In this article, we compared the performance of the four similarity-based tests together with two rare variants pooling strategies using population genetics simulations and the GAW17 real data set. The results suggest that weighting may be a much better strategy than collapsing under the assumption of strong effect from rare variants, and moderate or low effect from common variants. Collapsing, in turn, showed much better performance when common variants possessed a strong effect. The absolute power difference of a statistical test when applied with collapsing and weighting pooling strategies may be substantial. From our study, it follows that if researchers are inclined to believe in the association of rare variants within a region, weighted pooling should be applied with similarity-based tests, whereas collapsing is more appropriate if common variants are suspected to be associated with phenotype. Additionally, under strong rare variants effect size in one direction when common variants were excluded from the analysis, collapsing performed equally good or better than weighting. Finally, both SKAT and KBAT had consistently high power compared with other considered similarity-based tests when applied with the appropriate pooling strategy.

Recently, Basu and Pan
[24] compared the performance of multiple statistical tests to identify an association with rare variants. The authors included SKAT with unweighted linear and quadratic kernels as one of the testing strategies. Based on the results, Basu and Pan
[24] concluded that SKAT was powerful compared with other methods when only rare variants were considered. However, the authors found that the method lost its high power when neutral common variants were added.
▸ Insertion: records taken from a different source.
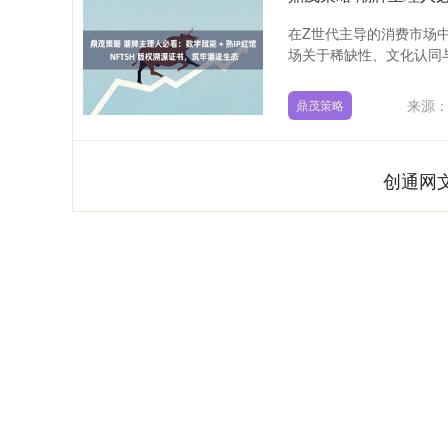
在Z世代主导的消费市场中
场关于稀缺性、文化认同与
来源
鼎茂策略
创通网
深证成指
14311.01
9.68
1.02%
200.89
1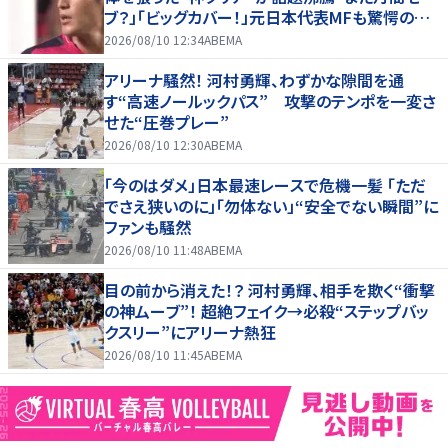
ブ？」「ビッグカバー！」元日本代表MFも驚愕の超
スーパーブロック
2026/08/10 12:34
ABEMA
アリーナ騒然！ 河村勇輝、わずかな隙間を通
す“高速ノールックパス” 攻撃のテンポを一変さ
せた“圧巻プレー”
2026/08/10 12:30
ABEMA
「今のはダメ」日本最速レースで危機一髪 「ただ
でさえ狭いのに」「勿体ない」“安全でない瞬間”に
ファンも騒然
2026/08/10 11:48
ABEMA
目の前から消えた！？ 河村勇輝、相手を欺く“衝撃
の神ムーブ”！ 超絶フェイク→必殺“ステップバッ
クスリー”にアリーナ熱狂
2026/08/10 11:45
ABEMA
Our results suggest that using weighted kernels in SKAT may preserve high power to identify an association with rare variants even if multiple neutral common variants are included into the analysis. However, since we compared the performance of similarity-based tests, additional investigation is required to compare weighted similarity-based tests with other statistical strategies, including those considered in Basu and Pan
[24].

From our results, the MDMR test does not seem to perform well when applied with weighting pooling strategy. To have a more detailed picture, we applied weighted MDMR test to the “Risk Rare” data sets with modified weights *w*
_{
l
}
^{
p
}, *l* = 1, … *L*, where the power value *p* varied from 0 to 1. So, *p = 1* corresponded to the beta weights applied in our study, whereas *p = 0* corresponded to the analysis without weights. Additional file
7 shows the power surface as a function of significance level and a value of *p*. It is clear that for all significance levels, the power of MDMR monotonically decreased with higher values of *p*, which corresponded to higher relative weights for rare variants. In the Additional file
1, we proved that when the number of cases equals the number of controls (like in our simulations), SKAT and MDMR test statistics are equivalent to the sum of, and the sum of squares of dissimilarities for all case–control pairs respectively. When weighting pooling strategy is applied, dissimilarity tends to be relatively large for pairs of individuals whose genotypes differ in multiple rare minor alleles. Squaring dissimilarity measure puts much more emphasis on pairs with a larger dissimilarity. Thus, the magnitude of the MDMR test statistic may be completely defined by the number of case–control pairs whose genotypes differ by at least two rare minor alleles. We suppose that pairs with a difference of one rare allele may not have sufficient dissimilarity to significantly influence the MDMR test statistic, which leads to a loss of power. To illustrate our reasoning, let us have two rare variants with only eight observed minor alleles each across 500 cases and 500 controls. To simplify the description, assume that individuals have either zero or one copy of a minor allele across the two variants. Also, we will use the equivalence of the MDMR test statistic to the sum of squared case–control dissimilarities. Consider the following cases under the null and alternative hypotheses, respectively: cases and controls have four minor alleles for each variant, and cases have all minor alleles. Under the alternative hypothesis, we have zero case–control pairs with a difference of two alleles across genotype, whereas under the null hypothesis, we have 32. However, under the alternative hypothesis, there are 16 × 500 case–control pairs with a difference of one minor allele, whereas under the null hypothesis, there are only 16 × (500–8). Now it becomes clear that if the dissimilarity of pairs of individuals with a difference of two alleles is large enough relative to the dissimilarity of pairs of individuals with a difference of only one allele, the MDMR test statistic may become lower compared to the null test statistic. The consideration above explains the low performance of MDMR with weighted similarity and the fact that for the “Risk Rare” scenario, the power of MDMR test was below type-1 error rate.

One limitation of the current study is that the minimum significance level in population genetics simulations was 0.001. For genome-wide significance, the number of permutations needed to reliably estimate the significance is very large. This makes the comparison of the similarity-based tests at the genome-wide level prohibitive. In real GWAS studies, only few highly-significant genes will require a very large number of permutations to estimate *p*-values, as many genes with low or no association signal can be dropped out after a few thousand permutations. For highly significant genes, permutation procedure can be split into several parts and performed in parallel on a cluster.